**Listed records**
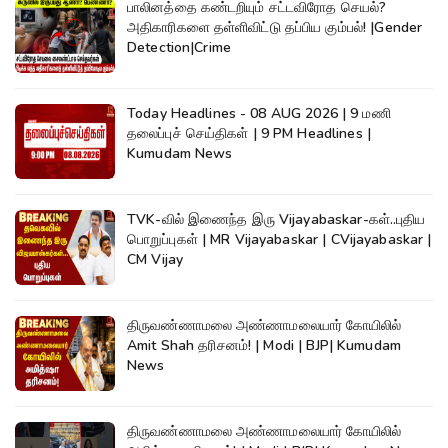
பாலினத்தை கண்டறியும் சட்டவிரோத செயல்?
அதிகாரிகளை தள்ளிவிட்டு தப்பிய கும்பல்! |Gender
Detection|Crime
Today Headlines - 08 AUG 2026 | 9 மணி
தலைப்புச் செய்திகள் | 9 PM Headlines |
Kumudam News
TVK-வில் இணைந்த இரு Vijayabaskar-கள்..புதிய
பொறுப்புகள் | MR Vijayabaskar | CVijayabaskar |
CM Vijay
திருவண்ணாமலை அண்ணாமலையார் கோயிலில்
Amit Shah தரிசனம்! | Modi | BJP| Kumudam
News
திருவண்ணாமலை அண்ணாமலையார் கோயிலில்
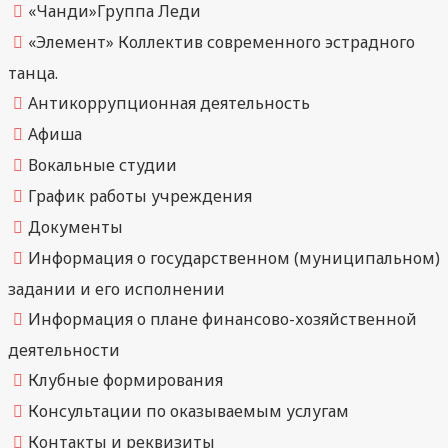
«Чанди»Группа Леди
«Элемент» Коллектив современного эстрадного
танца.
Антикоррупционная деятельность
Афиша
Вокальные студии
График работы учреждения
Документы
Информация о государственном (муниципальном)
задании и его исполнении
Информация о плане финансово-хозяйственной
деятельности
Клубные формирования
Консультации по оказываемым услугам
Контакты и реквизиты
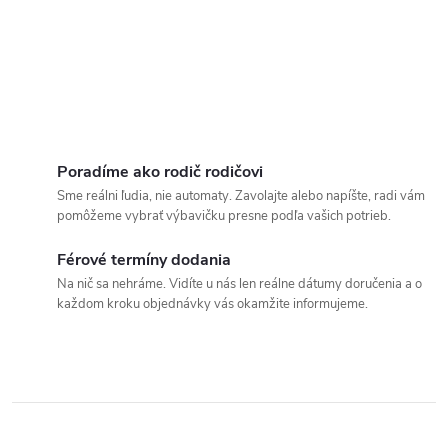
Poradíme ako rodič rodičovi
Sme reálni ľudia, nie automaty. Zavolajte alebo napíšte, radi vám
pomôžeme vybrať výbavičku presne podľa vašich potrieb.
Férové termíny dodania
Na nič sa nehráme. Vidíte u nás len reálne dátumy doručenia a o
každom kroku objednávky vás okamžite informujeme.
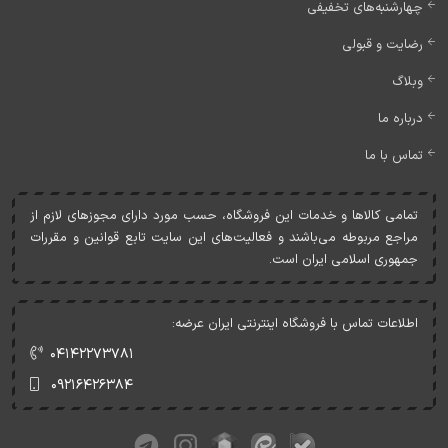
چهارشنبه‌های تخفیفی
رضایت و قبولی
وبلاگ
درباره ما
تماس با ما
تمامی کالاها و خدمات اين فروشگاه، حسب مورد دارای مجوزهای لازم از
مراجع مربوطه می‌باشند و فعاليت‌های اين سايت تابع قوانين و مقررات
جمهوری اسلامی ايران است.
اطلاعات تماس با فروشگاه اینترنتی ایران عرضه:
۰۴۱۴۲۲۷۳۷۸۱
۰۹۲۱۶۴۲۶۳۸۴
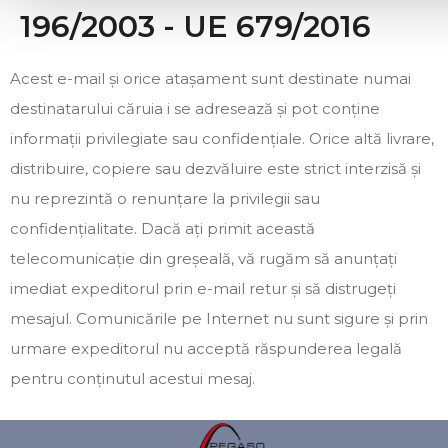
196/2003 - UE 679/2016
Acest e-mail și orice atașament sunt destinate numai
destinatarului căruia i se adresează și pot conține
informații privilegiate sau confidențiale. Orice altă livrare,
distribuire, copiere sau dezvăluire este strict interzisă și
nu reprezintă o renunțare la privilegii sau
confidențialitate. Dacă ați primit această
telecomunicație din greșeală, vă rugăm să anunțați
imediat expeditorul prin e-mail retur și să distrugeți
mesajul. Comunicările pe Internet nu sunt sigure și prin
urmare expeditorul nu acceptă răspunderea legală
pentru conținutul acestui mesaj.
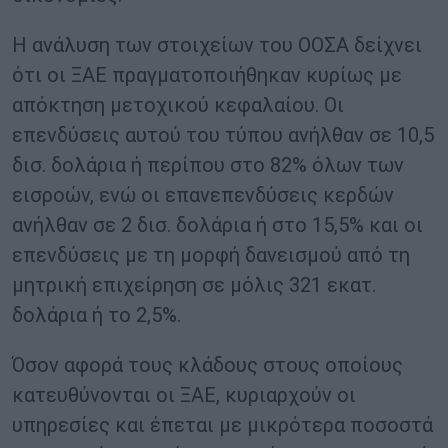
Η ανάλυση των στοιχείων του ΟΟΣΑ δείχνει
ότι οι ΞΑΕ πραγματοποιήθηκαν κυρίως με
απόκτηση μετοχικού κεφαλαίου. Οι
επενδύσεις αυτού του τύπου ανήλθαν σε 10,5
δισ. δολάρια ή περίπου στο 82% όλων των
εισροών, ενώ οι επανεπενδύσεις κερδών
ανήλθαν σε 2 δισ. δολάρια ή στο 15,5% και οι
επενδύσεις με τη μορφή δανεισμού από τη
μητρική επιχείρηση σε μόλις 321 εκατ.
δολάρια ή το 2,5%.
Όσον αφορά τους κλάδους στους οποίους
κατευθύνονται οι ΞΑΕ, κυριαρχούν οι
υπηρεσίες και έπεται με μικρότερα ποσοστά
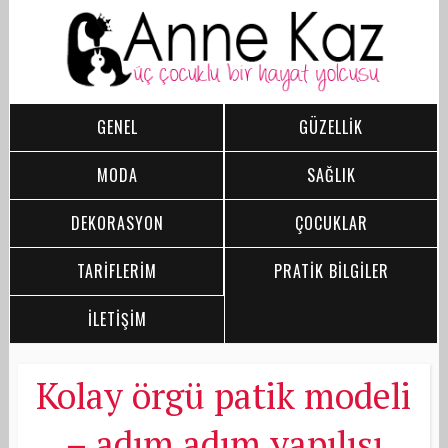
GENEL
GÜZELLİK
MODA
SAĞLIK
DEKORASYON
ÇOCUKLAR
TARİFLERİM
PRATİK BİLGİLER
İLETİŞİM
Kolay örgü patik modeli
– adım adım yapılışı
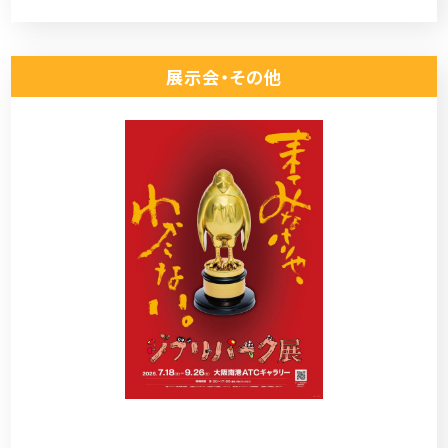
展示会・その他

**About this task**
Only lines holding the word "sunt" are wanted here; copy each from the listing.

**Your response**
Acest e-mail și orice atașament sunt destinate numai
mesajul. Comunicările pe Internet nu sunt sigure și prin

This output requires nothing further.